19 GEN - Gentile direttore,
un giusto disappunto si materializza tra le donne medico all’indomani della pubblicazione della lista a forte prevalenza maschile per le elezioni del Comitato Centrale della FNOMCeO. Le donne sono, e non da oggi, in maggioranza dovunque, dalle aule alle corsie degli ospedali. Dovunque, ma praticamente ignorate nel Comitato Centrale della FNOMCeO. Dove non sono stati fatti passi avanti, nella rappresentanza femminile, in termini numerici e percentuali, dalle ultime votazioni, quando fu addirittura eletta per la prima volta in assoluto una donna come Presidente.
 
Probabilmente ci si aspettava di registrare questa insolita scelta come un segno dei tempi, un adeguamento alla realtà, e che, infine, indipendentemente dai criteri di scelta, questo triennio, che pure ha segnato punti in termini di attenzione al ruolo delle donne curanti ed alla salute delle donne, potesse sancire una svolta in una organizzazione tanto antiquata da meritare finalmente una revisione legislativa. Ma c’è da chiedersi anche perché, a dispetto dei numeri, ancora molto poche siano in percentuale le donne elette a monte, alla Presidenza e più giù nei Consigli degli Ordini, in altri termini perché non siano votate, ed in particolare dalle donne.
 
È vero che le regole di ingaggio (ben conosciute da chi si candida o accetta la candidatura in una lista) in linea di principio non ammettono grandi innovazioni: come nelle elezioni politiche le liste sono di solito già concordate, e i meccanismi, complessi, prevedono la disponibilità di adeguati “pacchetti” di adesioni. Per cui diciamo che le candidature – o le cooptazioni – delle poche donne avvengono col contagocce, sia quando servono a contrastarne altre più pericolose o indesiderate, o più raramente quando sono esse stesse portatrici di consensi alla lista: nulla di veramente nuovo, si dirà.
 
“Le donne hanno perso”, titolavano le giornaliste dell’Espresso quando Hillary fu sconfitta dal Donald nazionale. Lo ricordava la filosofa Anna Rosa Buttarelli qualche settimana dopo, interrogandosi sulle sorti del femminismo non solo italiano, e sul fallimento delle candidature femminili: ”..io credo che per sostenere una donna nella sua impresa sociale, politica e elettorale, per sostenere una simile in imprese molto grandi, le donne ne vogliono vedere la radicalità, vogliono che sia visibile la radicalità di questa impresa, altrimenti scatta la svalutazione e la diffidenza…un segno di questo mancato sostegno, a mio giudizio, sta nel fatto che molte di quelle che si propongono per essere sostenute nella loro impresa, sebbene abbiano relazioni, sebbene possano vantare di essere accompagnate dalle cosiddette relazioni politiche, in realtà non presentano nelle loro pratiche, nel loro comportamento e nemmeno nel loro modo di presentarsi alle loro simili, la radicalità necessaria che convincerebbe le altre donne a sostenere qualche cosa che è sempre ed ancora imprevisto nel mondo contemporaneo: il fatto che ci siano imprese di donne che sovvertono le indicazioni e i paradigmi che stringono i tempi in una codificazione che riguarda ancora la presenza del segno patriarcale.

• [DATI FORNITI]:
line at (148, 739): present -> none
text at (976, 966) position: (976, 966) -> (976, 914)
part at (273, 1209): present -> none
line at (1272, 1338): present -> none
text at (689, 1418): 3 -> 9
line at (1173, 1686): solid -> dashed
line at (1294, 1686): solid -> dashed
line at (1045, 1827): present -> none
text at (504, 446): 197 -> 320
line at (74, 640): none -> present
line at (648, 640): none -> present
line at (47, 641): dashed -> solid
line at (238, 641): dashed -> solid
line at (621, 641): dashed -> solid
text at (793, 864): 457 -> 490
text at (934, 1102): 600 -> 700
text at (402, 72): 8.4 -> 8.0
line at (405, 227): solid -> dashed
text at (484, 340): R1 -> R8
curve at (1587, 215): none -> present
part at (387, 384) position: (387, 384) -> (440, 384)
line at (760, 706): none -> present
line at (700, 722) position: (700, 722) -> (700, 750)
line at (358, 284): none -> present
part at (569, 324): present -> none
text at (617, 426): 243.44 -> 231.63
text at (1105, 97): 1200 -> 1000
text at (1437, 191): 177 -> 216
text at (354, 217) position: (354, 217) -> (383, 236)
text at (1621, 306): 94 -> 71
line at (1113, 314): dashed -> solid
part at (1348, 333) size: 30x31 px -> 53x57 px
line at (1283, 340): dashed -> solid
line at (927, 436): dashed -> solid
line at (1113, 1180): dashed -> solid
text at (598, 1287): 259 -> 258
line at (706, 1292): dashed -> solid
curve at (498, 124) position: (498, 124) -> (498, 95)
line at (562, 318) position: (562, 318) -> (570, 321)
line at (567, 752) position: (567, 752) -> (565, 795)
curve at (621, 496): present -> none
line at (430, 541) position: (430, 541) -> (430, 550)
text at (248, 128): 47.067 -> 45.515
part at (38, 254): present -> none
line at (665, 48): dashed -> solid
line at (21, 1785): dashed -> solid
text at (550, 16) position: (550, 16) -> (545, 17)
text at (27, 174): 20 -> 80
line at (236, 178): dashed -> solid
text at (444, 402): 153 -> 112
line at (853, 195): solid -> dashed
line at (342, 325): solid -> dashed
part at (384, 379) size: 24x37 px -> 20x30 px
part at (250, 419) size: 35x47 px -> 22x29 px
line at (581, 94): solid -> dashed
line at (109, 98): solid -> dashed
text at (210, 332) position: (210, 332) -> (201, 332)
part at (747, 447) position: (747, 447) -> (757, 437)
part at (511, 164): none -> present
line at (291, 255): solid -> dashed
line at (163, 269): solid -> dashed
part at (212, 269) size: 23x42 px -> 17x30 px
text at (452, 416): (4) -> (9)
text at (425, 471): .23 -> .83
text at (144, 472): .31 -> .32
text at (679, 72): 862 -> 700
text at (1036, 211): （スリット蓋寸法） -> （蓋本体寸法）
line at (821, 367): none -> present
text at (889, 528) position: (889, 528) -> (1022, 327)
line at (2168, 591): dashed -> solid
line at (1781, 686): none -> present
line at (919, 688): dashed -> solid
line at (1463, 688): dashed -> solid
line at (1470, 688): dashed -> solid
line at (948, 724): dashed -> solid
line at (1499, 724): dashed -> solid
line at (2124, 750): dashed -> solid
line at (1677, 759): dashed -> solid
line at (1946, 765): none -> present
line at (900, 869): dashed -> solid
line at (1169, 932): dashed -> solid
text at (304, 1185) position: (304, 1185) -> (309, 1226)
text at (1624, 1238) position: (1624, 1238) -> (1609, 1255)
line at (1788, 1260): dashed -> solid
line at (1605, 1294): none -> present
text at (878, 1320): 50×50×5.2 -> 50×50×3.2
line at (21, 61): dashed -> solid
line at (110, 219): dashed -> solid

• [COMPLETA QUANTO SEGUE]:
**A.** Puoi ricopiare parola per parola il passo della lettera che inizia con "È vero che le" e termina con "nuovo, si dirà."?
**B.** Rispondi a queste domande sulla lettera:
(i) Per quale organismo si tengono le elezioni di cui si pubblica la lista?
(ii) Che cosa accadde per la prima volta in assoluto alle ultime votazioni?
(iii) Con quale titolo le giornaliste dell'Espresso commentarono la sconfitta di Hillary?

• [SOLUZIONI]:
**A.**
È vero che le regole di ingaggio (ben conosciute da chi si candida o accetta la candidatura in una lista) in linea di principio non ammettono grandi innovazioni: come nelle elezioni politiche le liste sono di solito già concordate, e i meccanismi, complessi, prevedono la disponibilità di adeguati “pacchetti” di adesioni. Per cui diciamo che le candidature – o le cooptazioni – delle poche donne avvengono col contagocce, sia quando servono a contrastarne altre più pericolose o indesiderate, o più raramente quando sono esse stesse portatrici di consensi alla lista: nulla di veramente nuovo, si dirà.

**B.**
(i) Per il Comitato Centrale della FNOMCeO.
(ii) Fu eletta una donna come Presidente.
(iii) "Le donne hanno perso".